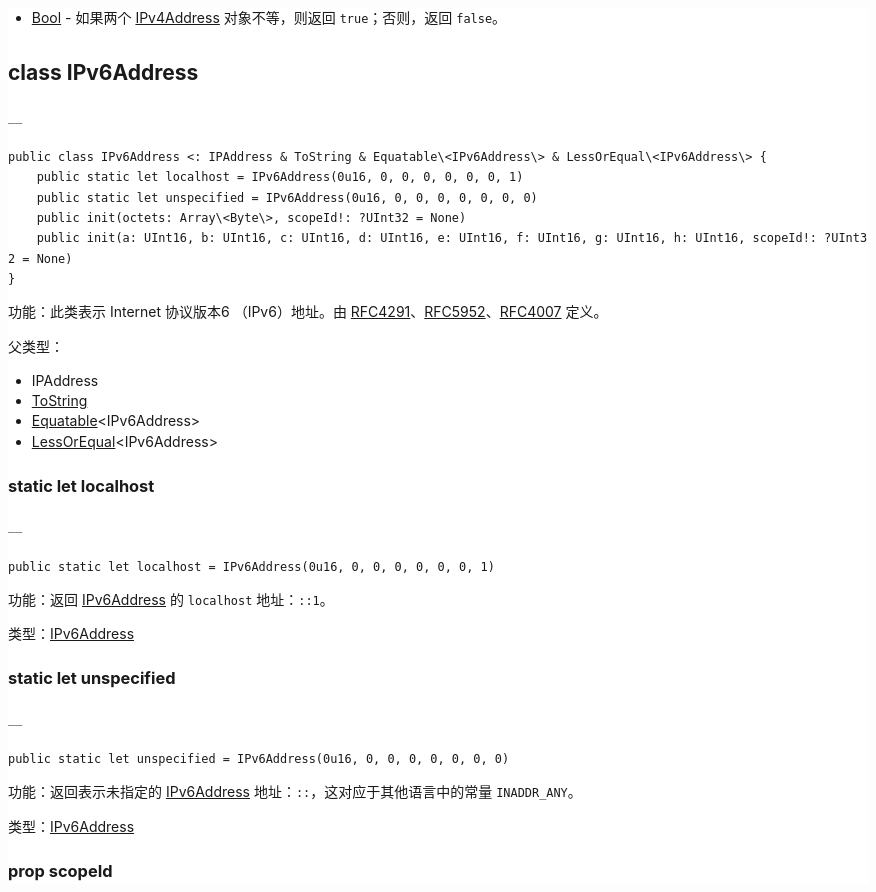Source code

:   * [Bool](https://docs.cangjie-lang.cn/docs/1.0.1/libs/std/core/core_package_api/core_package_intrinsics.html#bool) \- 如果两个 [IPv4Address](https://docs.cangjie-lang.cn/docs/1.0.1/libs/std/net/net_package_api/net_package_classes.html#class-ipv4address) 对象不等，则返回 `true`；否则，返回 `false`。

## class IPv6Address
    
    __
    
    public class IPv6Address <: IPAddress & ToString & Equatable\<IPv6Address\> & LessOrEqual\<IPv6Address\> {
        public static let localhost = IPv6Address(0u16, 0, 0, 0, 0, 0, 0, 1)
        public static let unspecified = IPv6Address(0u16, 0, 0, 0, 0, 0, 0, 0)
        public init(octets: Array\<Byte\>, scopeId!: ?UInt32 = None)
        public init(a: UInt16, b: UInt16, c: UInt16, d: UInt16, e: UInt16, f: UInt16, g: UInt16, h: UInt16, scopeId!: ?UInt32 = None)
    }
    
功能：此类表示 Internet 协议版本6 （IPv6）地址。由 [RFC4291](https://datatracker.ietf.org/doc/html/rfc4291)、[RFC5952](https://datatracker.ietf.org/doc/html/rfc5952)、[RFC4007](https://datatracker.ietf.org/doc/html/rfc4007) 定义。

父类型：

  * IPAddress
  * [ToString](https://docs.cangjie-lang.cn/docs/1.0.1/libs/std/core/core_package_api/core_package_interfaces.html#interface-tostring)
  * [Equatable](https://docs.cangjie-lang.cn/docs/1.0.1/libs/std/core/core_package_api/core_package_interfaces.html#interface-equatablet)\<IPv6Address\>
  * [LessOrEqual](https://docs.cangjie-lang.cn/docs/1.0.1/libs/std/core/core_package_api/core_package_interfaces.html#interface-lessorequalt)\<IPv6Address\>

### static let localhost
    
    __
    
    public static let localhost = IPv6Address(0u16, 0, 0, 0, 0, 0, 0, 1)
    
功能：返回 [IPv6Address](https://docs.cangjie-lang.cn/docs/1.0.1/libs/std/net/net_package_api/net_package_classes.html#class-ipv6address) 的 `localhost` 地址：`::1`。

类型：[IPv6Address](https://docs.cangjie-lang.cn/docs/1.0.1/libs/std/net/net_package_api/net_package_classes.html#class-ipv6address)

### static let unspecified
    
    __
    
    public static let unspecified = IPv6Address(0u16, 0, 0, 0, 0, 0, 0, 0)
    
功能：返回表示未指定的 [IPv6Address](https://docs.cangjie-lang.cn/docs/1.0.1/libs/std/net/net_package_api/net_package_classes.html#class-ipv6address) 地址：`::`，这对应于其他语言中的常量 `INADDR_ANY`。

类型：[IPv6Address](https://docs.cangjie-lang.cn/docs/1.0.1/libs/std/net/net_package_api/net_package_classes.html#class-ipv6address)

### prop scopeId
    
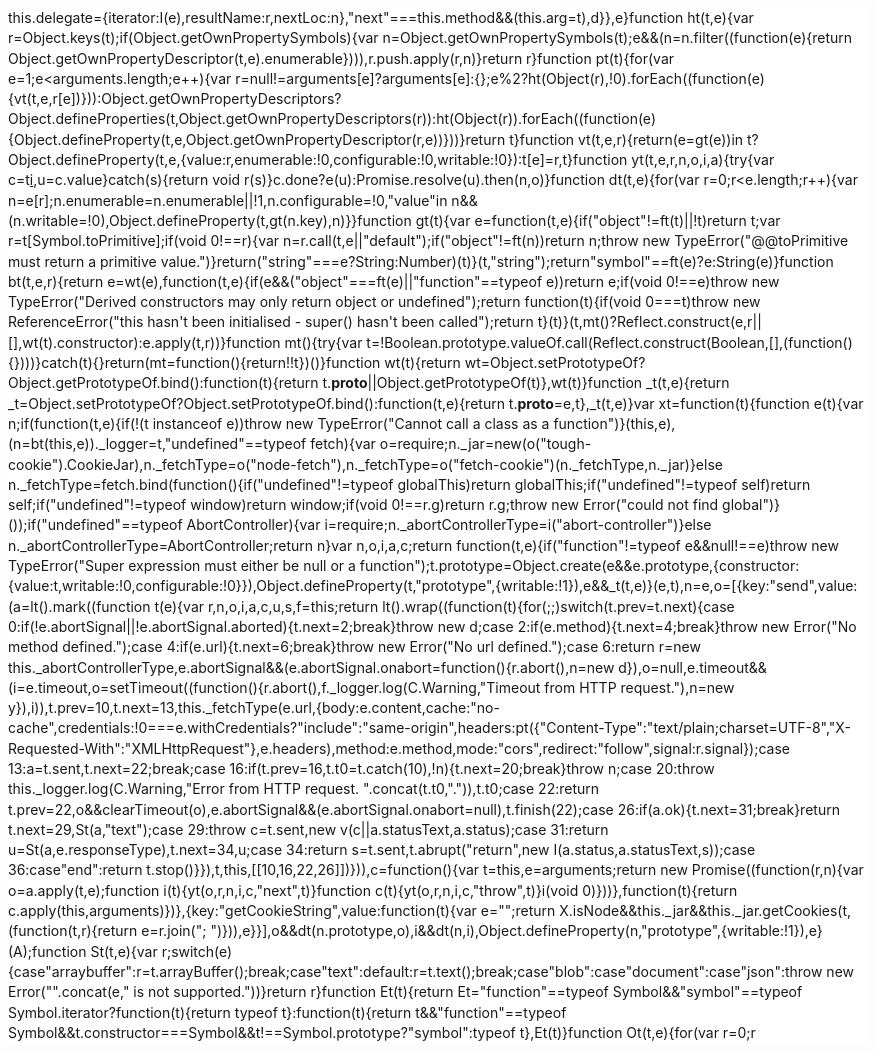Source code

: this.delegate={iterator:I(e),resultName:r,nextLoc:n},"next"===this.method&&(this.arg=t),d}},e}function ht(t,e){var r=Object.keys(t);if(Object.getOwnPropertySymbols){var n=Object.getOwnPropertySymbols(t);e&&(n=n.filter((function(e){return Object.getOwnPropertyDescriptor(t,e).enumerable}))),r.push.apply(r,n)}return r}function pt(t){for(var
e=1;e<arguments.length;e++){var r=null!=arguments[e]?arguments[e]:{};e%2?ht(Object(r),!0).forEach((function(e){vt(t,e,r[e])})):Object.getOwnPropertyDescriptors?Object.defineProperties(t,Object.getOwnPropertyDescriptors(r)):ht(Object(r)).forEach((function(e){Object.defineProperty(t,e,Object.getOwnPropertyDescriptor(r,e))}))}return t}function vt(t,e,r){return(e=gt(e))in t?Object.defineProperty(t,e,{value:r,enumerable:!0,configurable:!0,writable:!0}):t[e]=r,t}function yt(t,e,r,n,o,i,a){try{var c=t[i](a),u=c.value}catch(s){return void r(s)}c.done?e(u):Promise.resolve(u).then(n,o)}function dt(t,e){for(var r=0;r<e.length;r++){var n=e[r];n.enumerable=n.enumerable||!1,n.configurable=!0,"value"in n&&(n.writable=!0),Object.defineProperty(t,gt(n.key),n)}}function gt(t){var e=function(t,e){if("object"!=ft(t)||!t)return t;var r=t[Symbol.toPrimitive];if(void 0!==r){var n=r.call(t,e||"default");if("object"!=ft(n))return n;throw new TypeError("@@toPrimitive must return a primitive value.")}return("string"===e?String:Number)(t)}(t,"string");return"symbol"==ft(e)?e:String(e)}function bt(t,e,r){return e=wt(e),function(t,e){if(e&&("object"===ft(e)||"function"==typeof e))return e;if(void 0!==e)throw new TypeError("Derived constructors may only return object or undefined");return function(t){if(void 0===t)throw new ReferenceError("this hasn't been initialised - super() hasn't been called");return t}(t)}(t,mt()?Reflect.construct(e,r||[],wt(t).constructor):e.apply(t,r))}function mt(){try{var t=!Boolean.prototype.valueOf.call(Reflect.construct(Boolean,[],(function(){})))}catch(t){}return(mt=function(){return!!t})()}function wt(t){return wt=Object.setPrototypeOf?Object.getPrototypeOf.bind():function(t){return t.__proto__||Object.getPrototypeOf(t)},wt(t)}function _t(t,e){return _t=Object.setPrototypeOf?Object.setPrototypeOf.bind():function(t,e){return t.__proto__=e,t},_t(t,e)}var xt=function(t){function e(t){var n;if(function(t,e){if(!(t instanceof e))throw new TypeError("Cannot call a class as a function")}(this,e),(n=bt(this,e))._logger=t,"undefined"==typeof fetch){var o=require;n._jar=new(o("tough-cookie").CookieJar),n._fetchType=o("node-fetch"),n._fetchType=o("fetch-cookie")(n._fetchType,n._jar)}else n._fetchType=fetch.bind(function(){if("undefined"!=typeof globalThis)return globalThis;if("undefined"!=typeof self)return self;if("undefined"!=typeof window)return window;if(void 0!==r.g)return r.g;throw new Error("could not find global")}());if("undefined"==typeof AbortController){var i=require;n._abortControllerType=i("abort-controller")}else n._abortControllerType=AbortController;return n}var n,o,i,a,c;return function(t,e){if("function"!=typeof e&&null!==e)throw new TypeError("Super expression must either be null or a function");t.prototype=Object.create(e&&e.prototype,{constructor:{value:t,writable:!0,configurable:!0}}),Object.defineProperty(t,"prototype",{writable:!1}),e&&_t(t,e)}(e,t),n=e,o=[{key:"send",value:(a=lt().mark((function t(e){var r,n,o,i,a,c,u,s,f=this;return lt().wrap((function(t){for(;;)switch(t.prev=t.next){case 0:if(!e.abortSignal||!e.abortSignal.aborted){t.next=2;break}throw new d;case 2:if(e.method){t.next=4;break}throw new Error("No method defined.");case 4:if(e.url){t.next=6;break}throw new Error("No url defined.");case 6:return r=new this._abortControllerType,e.abortSignal&&(e.abortSignal.onabort=function(){r.abort(),n=new d}),o=null,e.timeout&&(i=e.timeout,o=setTimeout((function(){r.abort(),f._logger.log(C.Warning,"Timeout from HTTP request."),n=new y}),i)),t.prev=10,t.next=13,this._fetchType(e.url,{body:e.content,cache:"no-cache",credentials:!0===e.withCredentials?"include":"same-origin",headers:pt({"Content-Type":"text/plain;charset=UTF-8","X-Requested-With":"XMLHttpRequest"},e.headers),method:e.method,mode:"cors",redirect:"follow",signal:r.signal});case 13:a=t.sent,t.next=22;break;case 16:if(t.prev=16,t.t0=t.catch(10),!n){t.next=20;break}throw n;case 20:throw this._logger.log(C.Warning,"Error from HTTP request. ".concat(t.t0,".")),t.t0;case 22:return t.prev=22,o&&clearTimeout(o),e.abortSignal&&(e.abortSignal.onabort=null),t.finish(22);case 26:if(a.ok){t.next=31;break}return t.next=29,St(a,"text");case 29:throw c=t.sent,new v(c||a.statusText,a.status);case 31:return u=St(a,e.responseType),t.next=34,u;case 34:return s=t.sent,t.abrupt("return",new I(a.status,a.statusText,s));case 36:case"end":return t.stop()}}),t,this,[[10,16,22,26]])})),c=function(){var t=this,e=arguments;return new Promise((function(r,n){var o=a.apply(t,e);function i(t){yt(o,r,n,i,c,"next",t)}function c(t){yt(o,r,n,i,c,"throw",t)}i(void 0)}))},function(t){return c.apply(this,arguments)})},{key:"getCookieString",value:function(t){var e="";return X.isNode&&this._jar&&this._jar.getCookies(t,(function(t,r){return e=r.join("; ")})),e}}],o&&dt(n.prototype,o),i&&dt(n,i),Object.defineProperty(n,"prototype",{writable:!1}),e}(A);function St(t,e){var r;switch(e){case"arraybuffer":r=t.arrayBuffer();break;case"text":default:r=t.text();break;case"blob":case"document":case"json":throw new Error("".concat(e," is not supported."))}return r}function Et(t){return Et="function"==typeof Symbol&&"symbol"==typeof Symbol.iterator?function(t){return typeof t}:function(t){return t&&"function"==typeof Symbol&&t.constructor===Symbol&&t!==Symbol.prototype?"symbol":typeof t},Et(t)}function Ot(t,e){for(var r=0;r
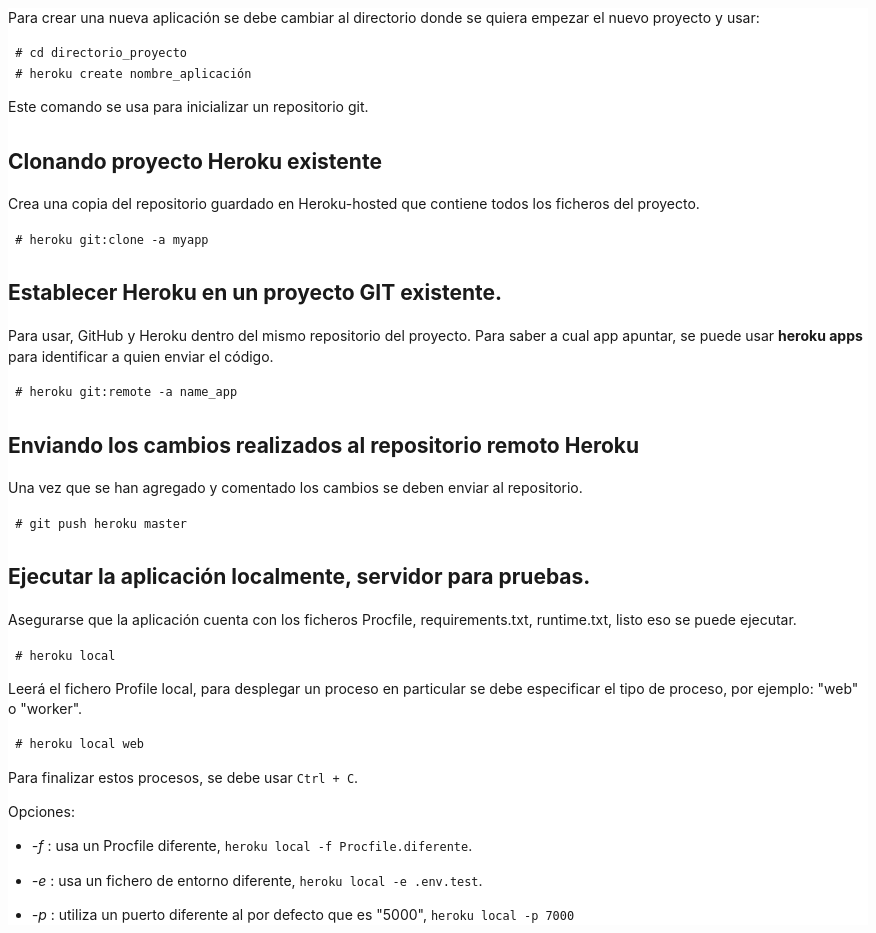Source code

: Para crear una nueva aplicación se debe cambiar al directorio donde se quiera empezar el nuevo proyecto y usar:

  ` # cd directorio_proyecto`  
  ` # heroku create nombre_aplicación`

Este comando se usa para inicializar un repositorio git.


## Clonando proyecto Heroku existente

Crea una copia del repositorio guardado en Heroku-hosted que contiene todos los ficheros del proyecto.

  ` # heroku git:clone -a myapp`
  
  
## Establecer Heroku en un proyecto GIT existente.

Para usar, GitHub y Heroku dentro del mismo repositorio del proyecto.
Para saber a cual app apuntar, se puede usar **heroku apps** para identificar a quien enviar el código.

` # heroku git:remote -a name_app`



## Enviando los cambios realizados al repositorio remoto Heroku

Una vez que se han agregado y comentado los cambios se deben enviar al repositorio.

  ` # git push heroku master`


## Ejecutar la aplicación localmente, servidor para pruebas.

Asegurarse que la aplicación cuenta con los ficheros Procfile, requirements.txt, runtime.txt, listo eso se puede ejecutar.

  ` # heroku local`


Leerá el fichero Profile local, para desplegar un proceso en particular se debe especificar el tipo de proceso, por ejemplo: "web" o "worker".

  ` # heroku local web`


Para finalizar estos procesos, se debe usar `Ctrl + C`.


Opciones:

  * *-f*  :  usa un Procfile diferente, `heroku local -f Procfile.diferente`.

  * *-e*  :  usa un fichero de entorno diferente, `heroku local -e .env.test`.

  * *-p*  :  utiliza un puerto diferente al por defecto que es "5000", `heroku local -p 7000`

◇ ◇ ◇ ◇ ◇ ◇ ◇

BRIEF ▸ Take the lines above from the one containing "Una vez que" to the one containing "## Ejecutar la" and retype them exactly, both ends included, with nothing added.

ANSWER TO THIS TASK ▸
Una vez que se han agregado y comentado los cambios se deben enviar al repositorio.

  ` # git push heroku master`


## Ejecutar la aplicación localmente, servidor para pruebas.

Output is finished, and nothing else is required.